Exceptions for Portability Rules

Persons who are domestic violence survivors and persons with disabilities are allowed more flexibility in the portability rules.

  1. Exceptions for Domestic Violence

    The Violence Against Women Act (VAWA) protects applicants, tenants, and program participants from being evicted, denied housing assistance, or being terminated from the Section 8 program based on incidents of domestic violence, dating violence, sexual assault or stalking. VAWA protects both men and women.

    There are a few exceptions to portability rules for voucher holders who are survivors of domestic violence, dating violence, sexual assault or stalking. The exceptions may allow a household to:

    • Move within the first twelve months.
    • Move before the lease is over.
    • Move more than once within a twelve month period.

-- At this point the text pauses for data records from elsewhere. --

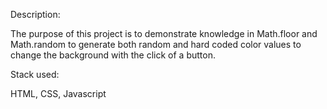 Description:

The purpose of this project is to demonstrate knowledge in Math.floor and Math.random to generate both random and hard coded color values to change the background with the click of a button.

Stack used:

HTML, CSS, Javascript
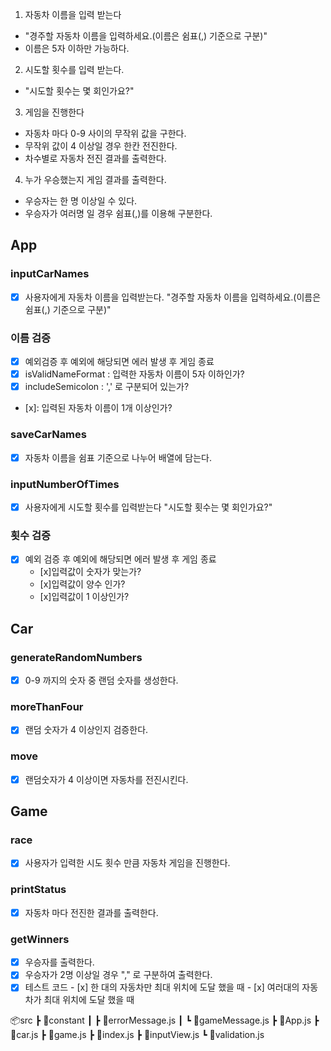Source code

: 1. 자동차 이름을 입력 받는다

- "경주할 자동차 이름을 입력하세요.(이름은 쉼표(,) 기준으로 구분)"
- 이름은 5자 이하만 가능하다.

2.  시도할 횟수를 입력 받는다.

- "시도할 횟수는 몇 회인가요?"

3.  게임을 진행한다

- 자동차 마다 0-9 사이의 무작위 값을 구한다.
- 무작위 값이 4 이상일 경우 한칸 전진한다.
- 차수별로 자동차 전진 결과를 출력한다.

4.  누가 우승했는지 게임 결과를 출력한다.

- 우승자는 한 명 이상일 수 있다.
- 우승자가 여러명 일 경우 쉼표(,)를 이용해 구분한다.

## App

### inputCarNames

- [x] 사용자에게 자동차 이름을 입력받는다.
      "경주할 자동차 이름을 입력하세요.(이름은 쉼표(,) 기준으로 구분)"

### 이름 검증

- [x] 예외검증 후 예외에 해당되면 에러 발생 후 게임 종료
- [x] isValidNameFormat : 입력한 자동차 이름이 5자 이하인가?
- [x] includeSemicolon : ',' 로 구분되어 있는가?
- [x]: 입력된 자동차 이름이 1개 이상인가?

### saveCarNames

- [x] 자동차 이름을 쉼표 기준으로 나누어 배열에 담는다.

### inputNumberOfTimes

- [x] 사용자에게 시도할 횟수를 입력받는다
      "시도할 횟수는 몇 회인가요?"

### 횟수 검증

- [x] 예외 검증 후 예외에 해당되면 에러 발생 후 게임 종료
  - [x]입력값이 숫자가 맞는가?
  - [x]입력값이 양수 인가?
  - [x]입력값이 1 이상인가?

## Car

### generateRandomNumbers

- [x] 0-9 까지의 숫자 중 랜덤 숫자를 생성한다.

### moreThanFour

- [x] 랜덤 숫자가 4 이상인지 검증한다.

### move

- [x] 랜덤숫자가 4 이상이면 자동차를 전진시킨다.

## Game

### race

- [x] 사용자가 입력한 시도 횟수 만큼 자동차 게임을 진행한다.

### printStatus

- [x] 자동차 마다 전진한 결과를 출력한다.

### getWinners

- [x] 우승자를 출력한다.
- [x] 우승자가 2명 이상일 경우 "," 로 구분하여 출력한다.
- [x] 테스트 코드 - [x] 한 대의 자동차만 최대 위치에 도달 했을 때 - [x] 여러대의 자동차가 최대 위치에 도달 했을 때

📦src
┣ 📂constant
┃ ┣ 📜errorMessage.js
┃ ┗ 📜gameMessage.js
┣ 📜App.js
┣ 📜car.js
┣ 📜game.js
┣ 📜index.js
┣ 📜inputView.js
┗ 📜validation.js
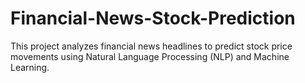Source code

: # Financial-News-Stock-Prediction
This project analyzes financial news headlines to predict stock price movements using Natural Language Processing (NLP) and Machine Learning.
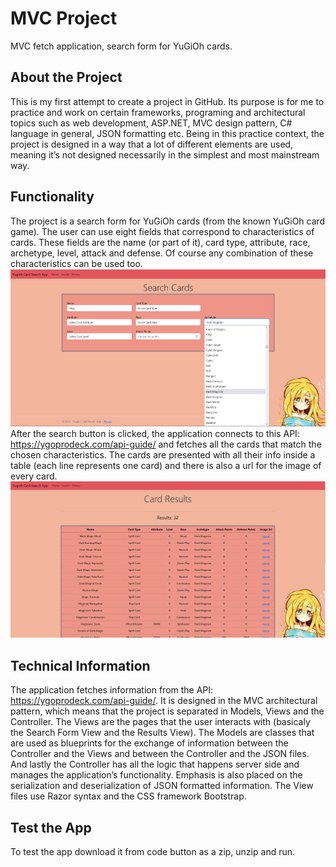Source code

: # MVC Project
MVC fetch application, search form for YuGiOh cards.

## About the Project
This is my first attempt to create a project in GitHub. Its purpose is for me to practice and work on certain frameworks, programing and architectural topics such as web development, ASP.NET, MVC design pattern, C# language in general, JSON formatting etc. Being in this practice context, the project is designed in a way that a lot of different elements are used, meaning it’s not designed necessarily in the simplest and most mainstream way.

## Functionality 
The project is a search form for YuGiOh cards (from the known YuGiOh card game). The user can use eight fields that correspond to characteristics of cards. These fields are the name (or part of it), card type, attribute, race, archetype, level, attack and defense. Of course any combination of these characteristics can be used too.
![search form](<Yugioh_MVC/Images/Form_1.png>)
After the search button is clicked, the application connects to this API: https://ygoprodeck.com/api-guide/ and fetches all the cards that match the chosen characteristics. The cards are presented with all their info inside a table (each line represents one card) and there is also a url for the image of every card.
![search form](<Yugioh_MVC/Images/Results_2.png>)

## Technical Information
The application fetches information from the API: https://ygoprodeck.com/api-guide/. It is designed in the MVC architectural pattern, which means that the project is separated in Models, Views and the Controller. The Views are the pages that the user interacts with (basicaly the Search Form View and the Results View). The Models are classes that are used as blueprints for the exchange of information between the Controller and the Views and between the Controller and the JSON files. And lastly the Controller has all the logic that happens server side and manages the application’s functionality. Emphasis is also placed on the serialization and deserialization of JSON formatted information. The View files use Razor syntax and the CSS framework Bootstrap.

## Test the App
To test the app download it from code button as a zip, unzip and run.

    If you need to move because of domestic violence, dating violence, sexual assault, or being stalked, your housing authority must allow it if your claim is determined to be accurate.

    The housing authority may choose to accept your verbal statement or other corroborating evidence concerning your domestic violence claim, but the housing authority may request written documentation. If your housing authority requires written documentation of a domestic violence claim, the housing authority must give you that request in writing.
  2. Exceptions for Disabilities

    Persons with disabilities may make a reasonable accommodation request to move their Section 8 voucher to another housing authority’s jurisdiction.

    The accommodation will be considered reasonable if it does not create an undue financial and administrative burden for the housing authority or result in a fundamental alteration in the nature of the program.

    Also, a person with a disability must provide proof that there is a connection between the disability and the need to port their voucher to another jurisdiction. Examples might include being closer to specialized medical providers or a change in caregivers.

    Contact your housing authority to get further information about how to request a reasonable accommodation for porting to a different area or jurisdiction.